Development of printed semiconducting gas sensors: industrial, medical and environmental applications

Most common metal-oxide semiconductors featuring chemoresistive effect, such as ZnO, SnO2, TiO2, LaFeO3 and WO3 have been considered as functional materials for gas sensors, adopting wet chemical routes for nano-powder preparation. Electrical, structural and morphological characterizations of the corresponding thick films deposited through screen-printing technique, have been examined, also considering their behavior in on-site applications. Among the functional materials, ZnO has been mainly investigated due to its many and various properties, synthesizing several nanostructures. The correlation between the obtained different morphologies and the electrical and spectroscopic behavior has been examined. It turned out that all sensors based onto different nanomorphologies of ZnO are mainly sensitive to acetone, the films constituted of nanoparticle aggregates detecting acetone concentrations down to few tens of ppb. Thereby, these sensors resulted suitable to be used in breath gas analysis for diagnosis of metabolic diseases. A second concrete implementation in industrial framework of the thick film gas sensors has been concerning the monitoring of the hydraulic oil aging. The oil samples have been characterized by means of gas chromatography and of a laboratory system, based on sensors, specifically prepared for this aim. Both characterizations have shown a lower analytes concentration in the more aged samples. It has been therefore highlighted a correlation between the hydraulic oil aging and the composition of their vapors.
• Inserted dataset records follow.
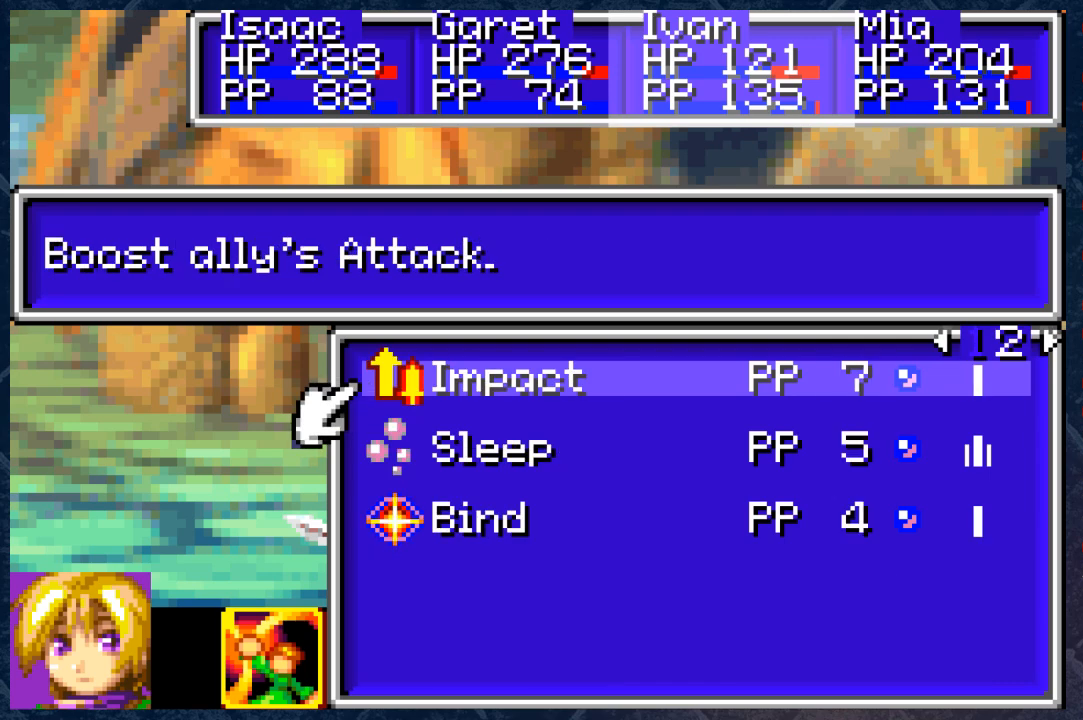
{"buttons": [], "left_stick": "center", "right_stick": "center", "events": []}
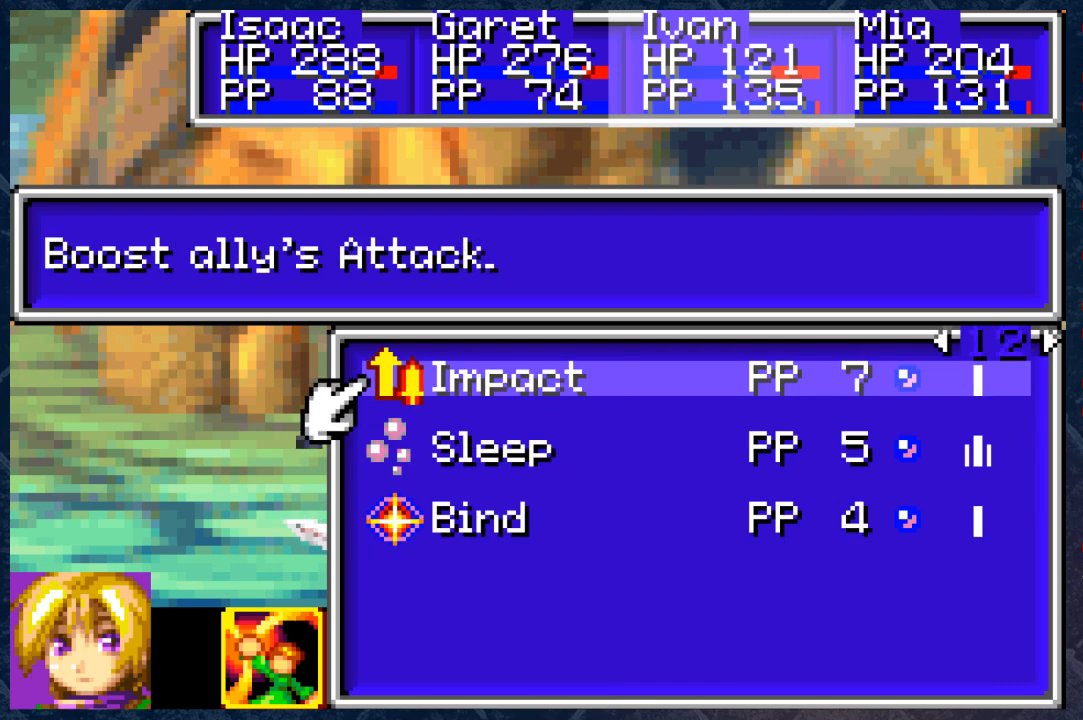
{"buttons": [], "left_stick": "center", "right_stick": "center", "events": [[67, "DPAD_DOWN", "down"], [200, "DPAD_DOWN", "up"]]}
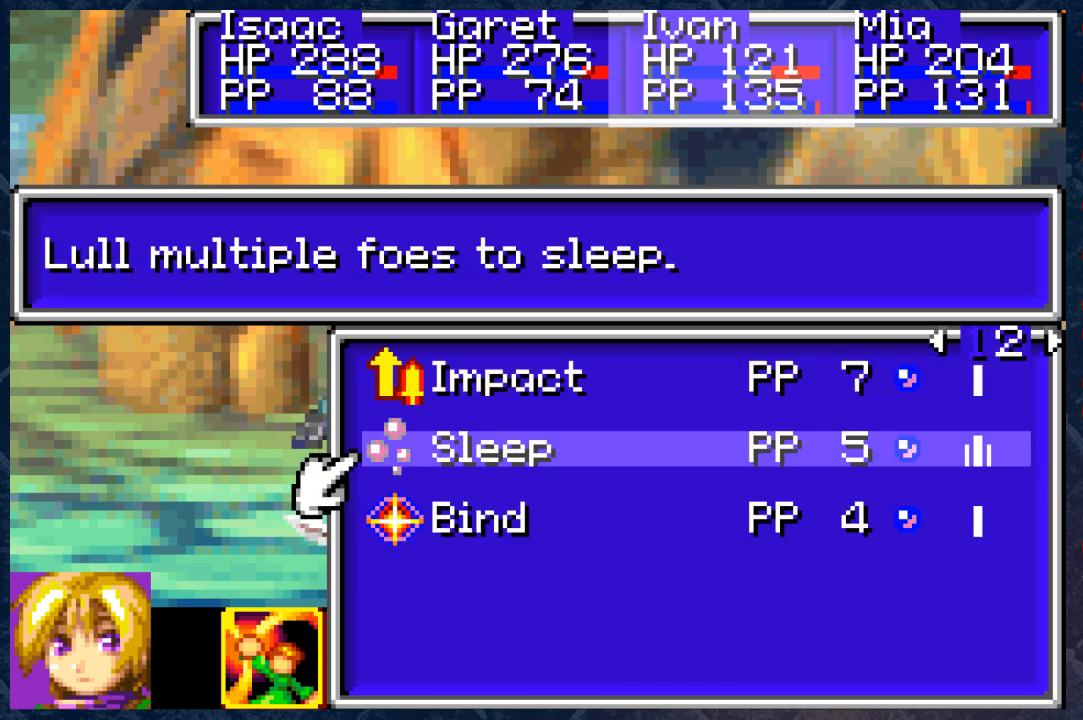
{"buttons": [], "left_stick": "center", "right_stick": "center", "events": []}
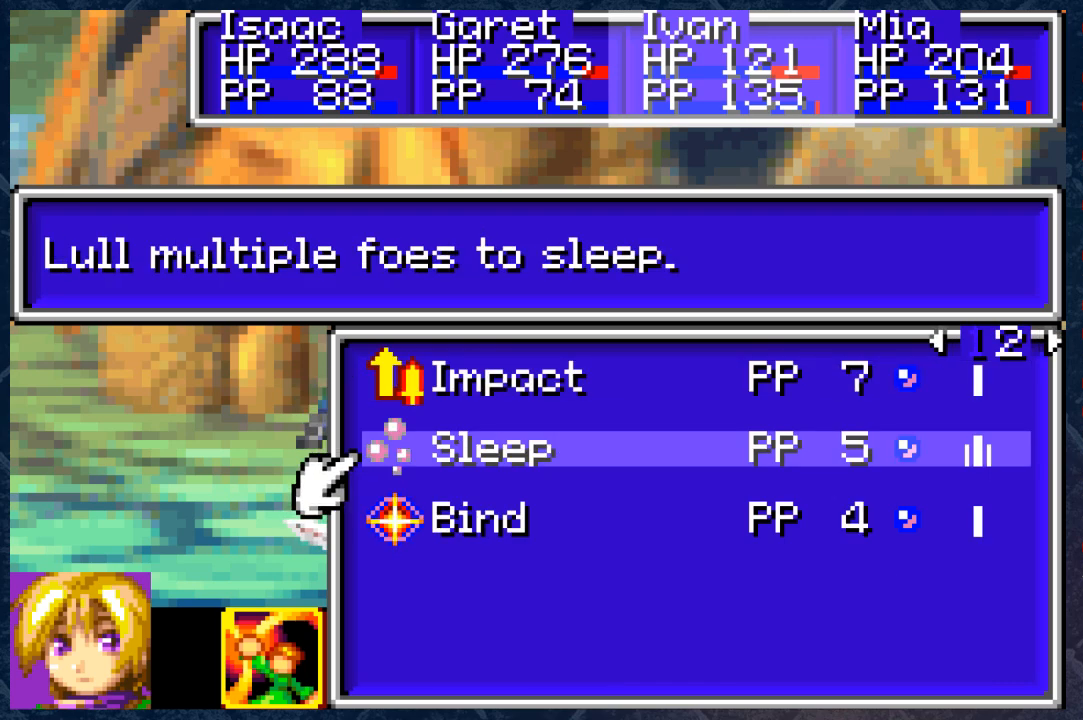
{"buttons": ["DPAD_LEFT"], "left_stick": "center", "right_stick": "center", "events": [[500, "DPAD_LEFT", "down"]]}
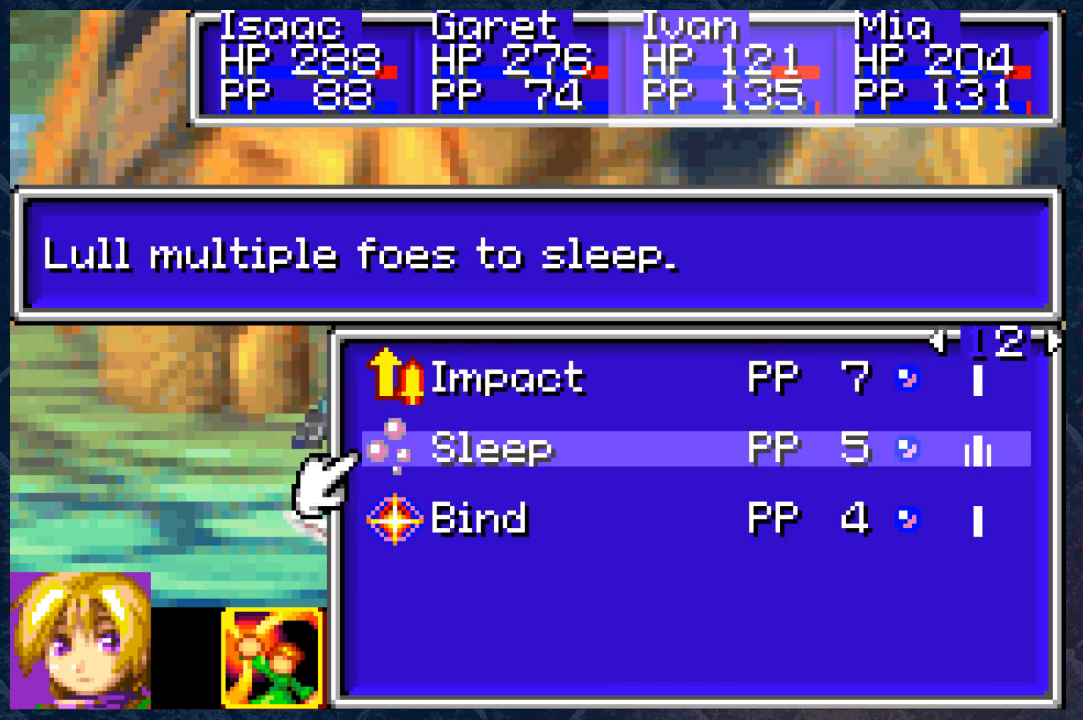
{"buttons": [], "left_stick": "center", "right_stick": "center", "events": [[100, "DPAD_LEFT", "up"], [350, "DPAD_RIGHT", "down"], [450, "DPAD_RIGHT", "up"]]}
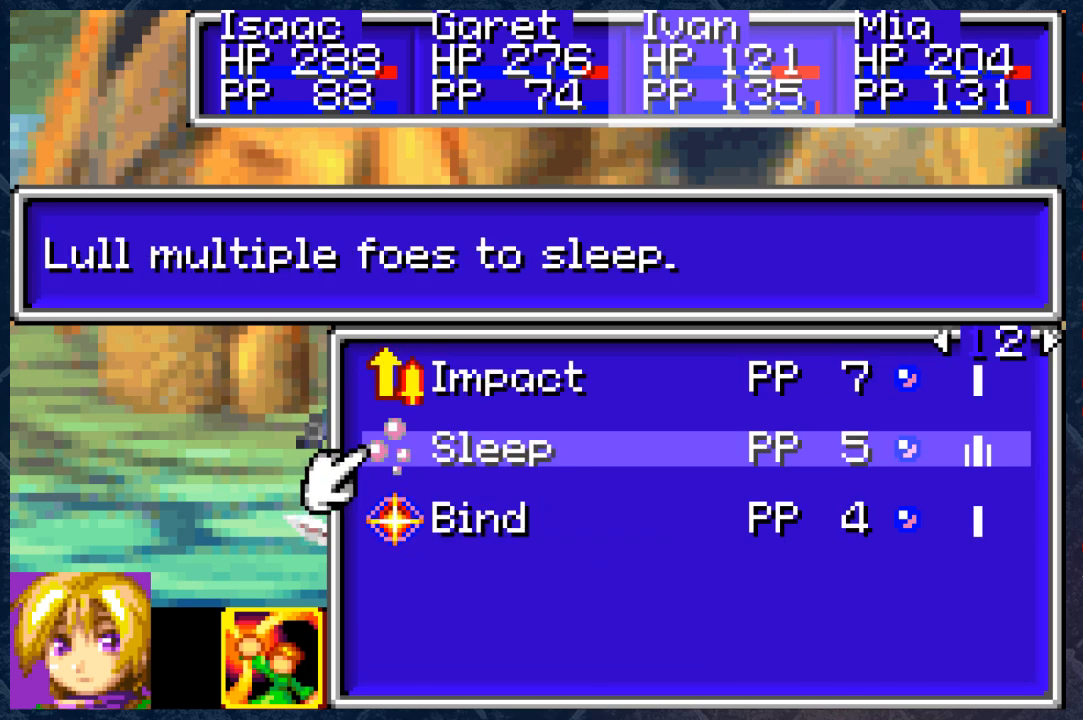
{"buttons": [], "left_stick": "center", "right_stick": "center", "events": [[50, "DPAD_UP", "down"], [167, "DPAD_UP", "up"], [217, "A", "down"], [300, "A", "up"]]}
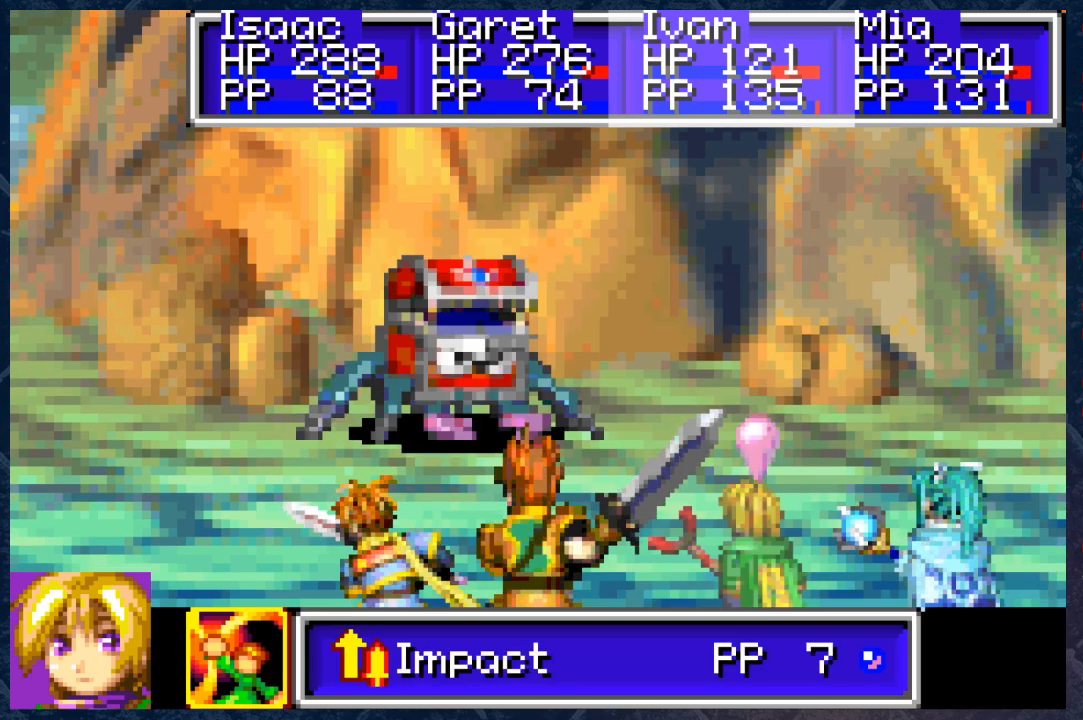
{"buttons": [], "left_stick": "center", "right_stick": "center", "events": [[117, "DPAD_LEFT", "down"], [217, "DPAD_LEFT", "up"]]}
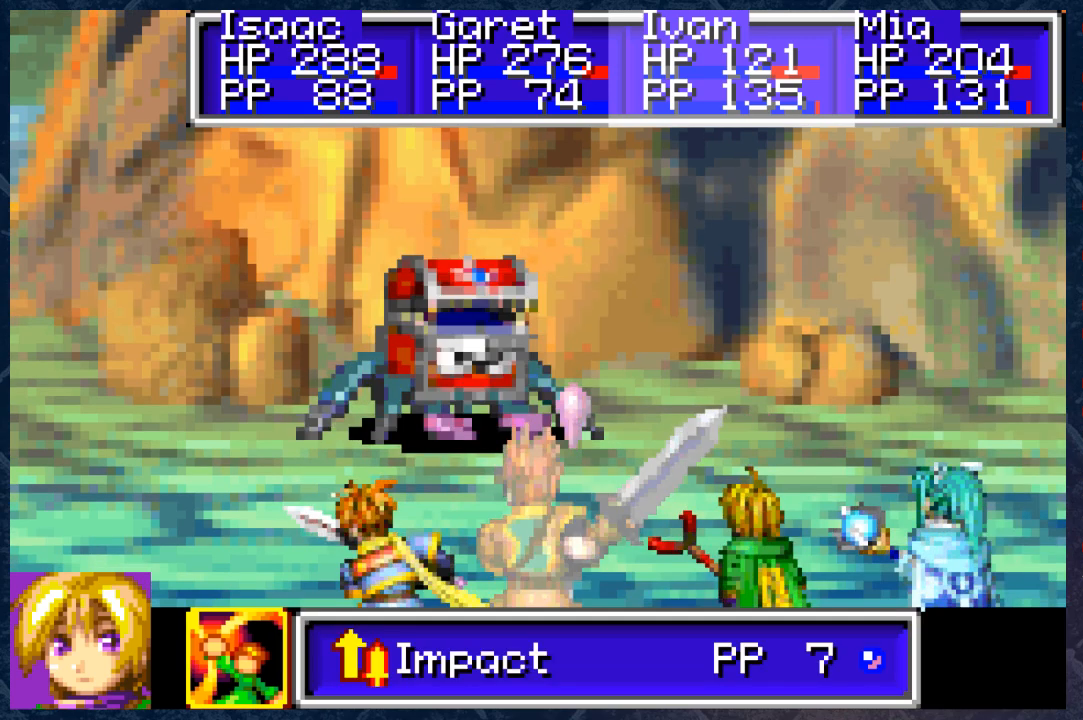
{"buttons": ["A"], "left_stick": "center", "right_stick": "center", "events": [[433, "A", "down"]]}
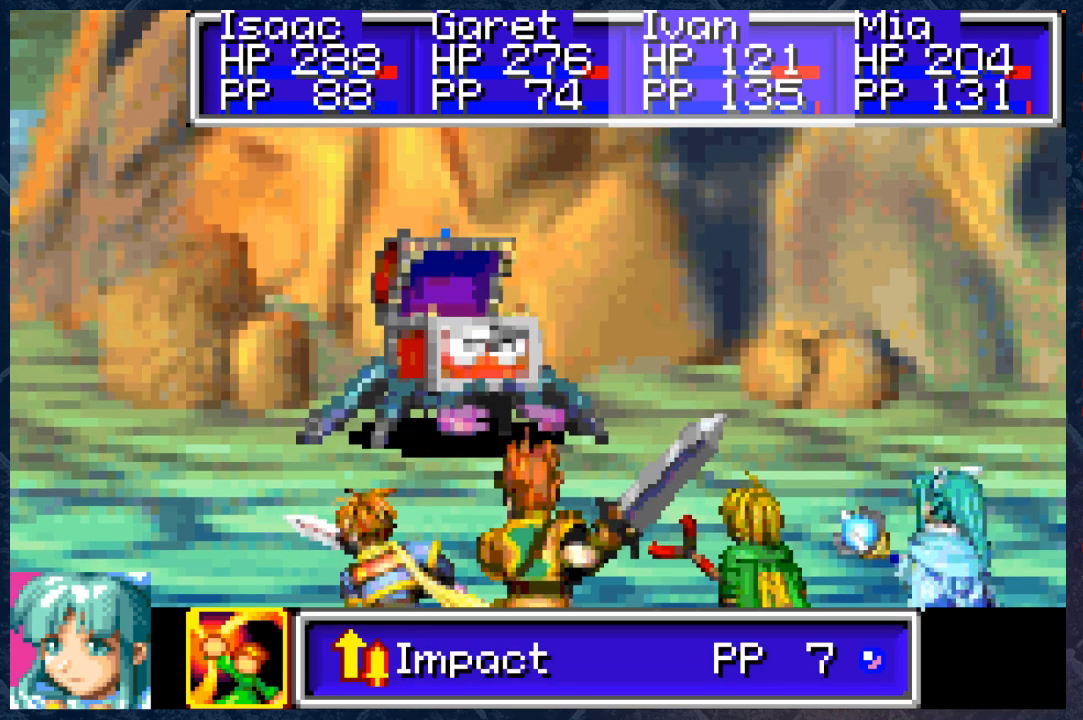
{"buttons": [], "left_stick": "center", "right_stick": "center", "events": [[50, "A", "up"], [383, "DPAD_RIGHT", "down"], [483, "DPAD_RIGHT", "up"]]}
For this application, oil samples have been also studied through organic electrochemical liquid sensors (developed at IMEM-CNR), again showing the same correlation. Finally, a portable monitoring station based on the aforementioned sensors has been prepared, including electronics for acquisition, processing and wireless transmission of the data. The in-field experiments performed during this work concerned an industrial zone in Ferrara in addition to a monitoring in Naples at monumental site of “Maschio Angioino” leaning out of an arterial road of heavy traffic close to docklands. The comparison performed between the temporal evolution of the conductivity changes of the sensors with the pollutants’ concentrations, as measured by the analytical instruments located in fixed monitoring stations managed by ARPA resulted in good agreement.